> Texto para leitura
'''

Thais Vitória Borges – acadêmica do 7º semestre de Relações Internacionais da Universidade da Amazônia

A inclusão de novas temáticas ao campo das Relações Internacionais, ocorrida durante a década de 1970, permitiu o avanço dos estudos da disciplina para além das questões estatais, que até então eram o foco, trazendo pautas como os debates de gênero, pós-colonialismo e pós-modernismo. No que concerne ao pós-modernismo, este advoga pela revisão de conceitos e pensamentos cristalizados na disciplina, agindo assim nos aportes teóricos sobre a própria teoria das Relações Internacionais (CASTRO, 2012).

O pós-modernismo surgiu de um movimento mais abrangente do campo das Ciências Sociais, e parte da perspectiva de crítica à racionalidade que o modernismo alegava possuir, este intrínseco aos ideais iluministas (SARFATI, 2005). Assim, os debates da teoria social, influenciados sobretudo por autores como Giddens, Habermas e Foucault adentram nas Relações Internacionais (NOGUEIRA; MESSARI, 2005).

Dos expoentes desta linha de pensamento, Richard Ashley e Robert Walker marcam os estudos pós-modernos voltados para as RI, dialogando acerca da manipulação de poder na produção das ditas “verdades” da disciplina, explorando assim, o mundo das metanarrativas – as narrativas que estão por trás das narrativas sociais. Nesse sentido, os estudos desenvolvidos por Michel Foucault acerca do poder que, legitima que essas “verdades” produzidas se tornem de fato ideias cristalizadas no campo da disciplina e, entendidas portanto, como verdades absolutas e impassíveis de questionamentos, são essenciais para o entendimento desta perspectiva aplicada às Relações Internacionais.

'''

> Trechos dos registros
'''

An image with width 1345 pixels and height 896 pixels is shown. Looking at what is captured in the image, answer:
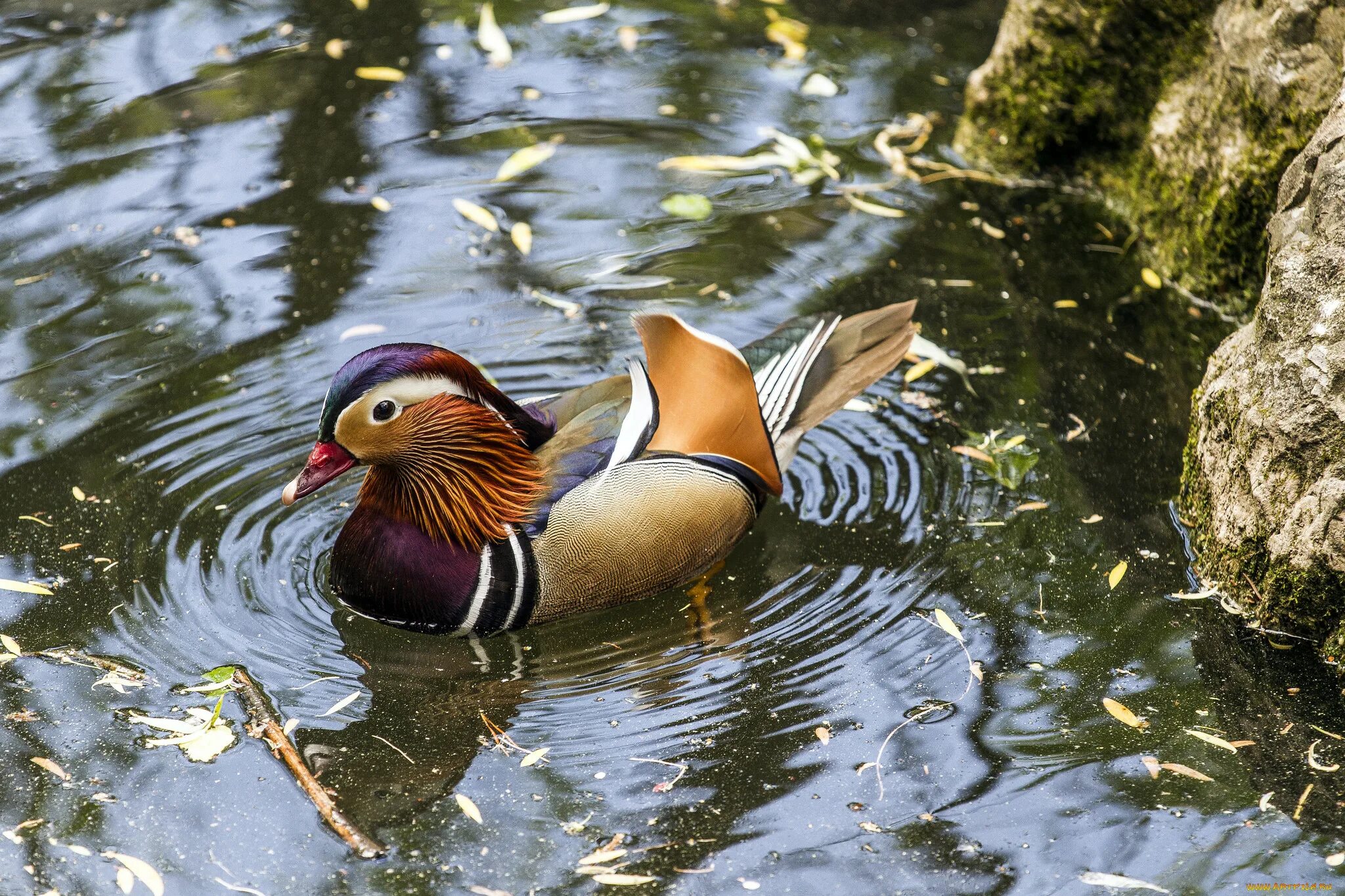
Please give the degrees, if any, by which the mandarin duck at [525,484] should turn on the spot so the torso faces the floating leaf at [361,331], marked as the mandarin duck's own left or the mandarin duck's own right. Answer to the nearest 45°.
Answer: approximately 90° to the mandarin duck's own right

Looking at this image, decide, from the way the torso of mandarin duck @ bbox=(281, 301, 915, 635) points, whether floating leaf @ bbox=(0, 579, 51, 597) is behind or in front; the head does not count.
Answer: in front

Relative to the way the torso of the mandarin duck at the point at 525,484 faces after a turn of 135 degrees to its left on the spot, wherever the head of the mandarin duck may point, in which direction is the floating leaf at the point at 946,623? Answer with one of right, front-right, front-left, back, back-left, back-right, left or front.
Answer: front

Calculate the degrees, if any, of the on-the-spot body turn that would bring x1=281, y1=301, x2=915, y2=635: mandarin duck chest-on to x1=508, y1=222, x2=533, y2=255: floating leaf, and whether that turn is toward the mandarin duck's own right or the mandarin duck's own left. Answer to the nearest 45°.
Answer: approximately 135° to the mandarin duck's own right

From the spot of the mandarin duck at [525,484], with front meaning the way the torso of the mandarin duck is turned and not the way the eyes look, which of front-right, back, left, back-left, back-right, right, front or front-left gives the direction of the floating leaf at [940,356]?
back

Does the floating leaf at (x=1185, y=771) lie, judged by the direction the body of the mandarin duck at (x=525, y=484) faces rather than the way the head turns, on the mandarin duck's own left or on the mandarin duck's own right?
on the mandarin duck's own left

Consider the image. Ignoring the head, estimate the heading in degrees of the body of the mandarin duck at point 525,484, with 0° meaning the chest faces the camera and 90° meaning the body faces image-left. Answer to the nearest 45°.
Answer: approximately 45°

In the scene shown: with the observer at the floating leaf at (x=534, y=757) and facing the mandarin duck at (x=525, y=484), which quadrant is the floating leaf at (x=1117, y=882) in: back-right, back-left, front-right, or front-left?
back-right

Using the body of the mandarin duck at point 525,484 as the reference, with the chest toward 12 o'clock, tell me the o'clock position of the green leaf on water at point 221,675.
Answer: The green leaf on water is roughly at 12 o'clock from the mandarin duck.

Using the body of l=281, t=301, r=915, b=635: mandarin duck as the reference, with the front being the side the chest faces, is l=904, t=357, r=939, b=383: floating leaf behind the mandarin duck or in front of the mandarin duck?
behind

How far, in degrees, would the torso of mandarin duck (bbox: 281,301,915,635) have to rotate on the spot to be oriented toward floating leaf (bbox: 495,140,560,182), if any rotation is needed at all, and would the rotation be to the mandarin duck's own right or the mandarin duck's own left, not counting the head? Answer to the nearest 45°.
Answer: approximately 135° to the mandarin duck's own right

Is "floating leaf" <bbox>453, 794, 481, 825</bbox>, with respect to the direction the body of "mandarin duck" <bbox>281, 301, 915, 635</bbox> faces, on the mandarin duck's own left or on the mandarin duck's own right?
on the mandarin duck's own left
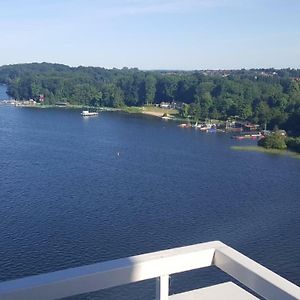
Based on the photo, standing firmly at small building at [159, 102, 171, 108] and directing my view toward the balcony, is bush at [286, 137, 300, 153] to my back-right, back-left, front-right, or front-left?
front-left

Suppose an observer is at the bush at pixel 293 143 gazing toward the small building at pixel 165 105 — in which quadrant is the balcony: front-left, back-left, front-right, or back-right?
back-left

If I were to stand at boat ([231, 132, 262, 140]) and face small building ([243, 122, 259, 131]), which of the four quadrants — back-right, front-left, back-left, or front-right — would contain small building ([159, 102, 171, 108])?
front-left
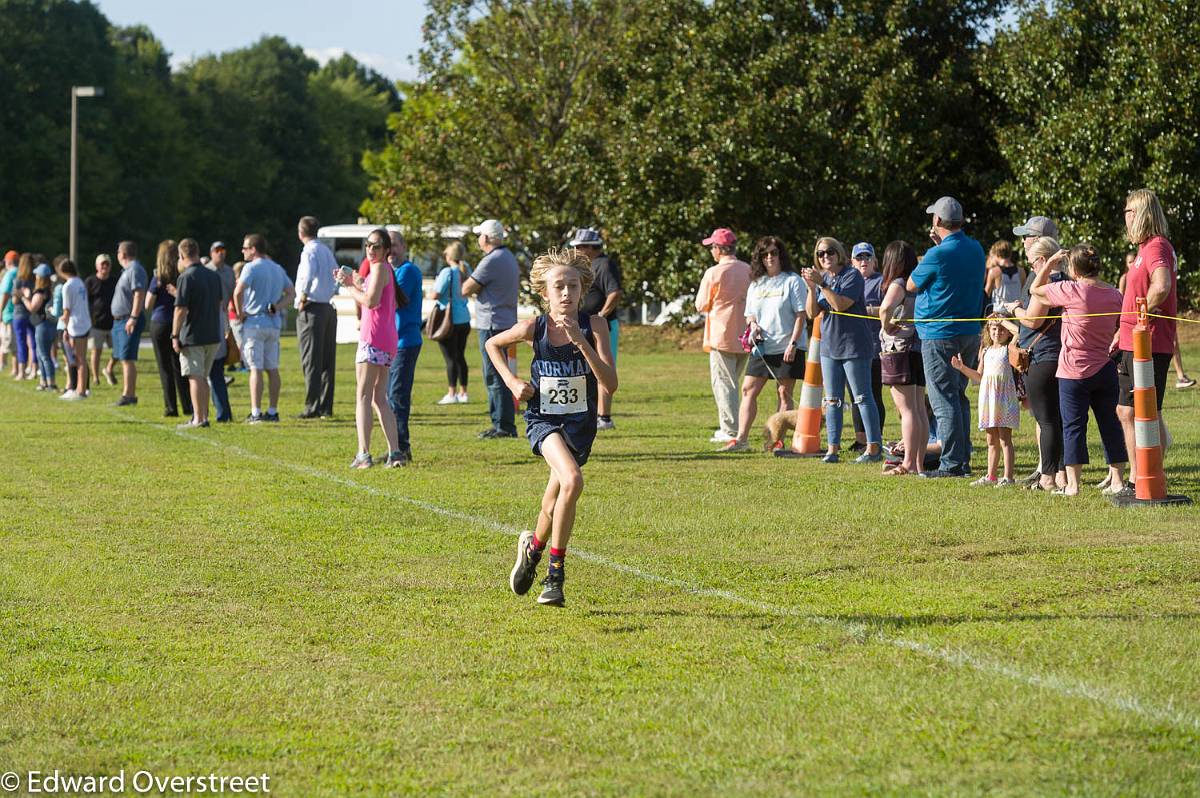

'''

> Explorar o material
1. Renomeie "Robert Walker" como "Walker" e reproduza a parte do texto sobre o pós-modernismo nas Relações Internacionais que começa com as palavras "Dos expoentes desta" e termina com "às Relações Internacionais.".
2. Diga se cada afirmação abaixo está de acordo com o texto sobre o pós-modernismo nas Relações Internacionais, respondendo sim ou não e citando as palavras do texto que decidem. (a) O pós-modernismo surgiu de um movimento das Ciências Sociais. (b) A inclusão de novas temáticas nas Relações Internacionais ocorreu na década de 1990. (c) Habermas é apontado como um dos autores que marcam os estudos pós-modernos voltados para as RI.

> Respostas por tarefa
1.
Dos expoentes desta linha de pensamento, Richard Ashley e Walker marcam os estudos pós-modernos voltados para as RI, dialogando acerca da manipulação de poder na produção das ditas “verdades” da disciplina, explorando assim, o mundo das metanarrativas – as narrativas que estão por trás das narrativas sociais. Nesse sentido, os estudos desenvolvidos por Michel Foucault acerca do poder que, legitima que essas “verdades” produzidas se tornem de fato ideias cristalizadas no campo da disciplina e, entendidas portanto, como verdades absolutas e impassíveis de questionamentos, são essenciais para o entendimento desta perspectiva aplicada às Relações Internacionais.

2.
(a) Sim: "O pós-modernismo surgiu de um movimento mais abrangente do campo das Ciências Sociais".
(b) Não: "ocorrida durante a década de 1970".
(c) Não: "Richard Ashley e Robert Walker marcam os estudos pós-modernos voltados para as RI".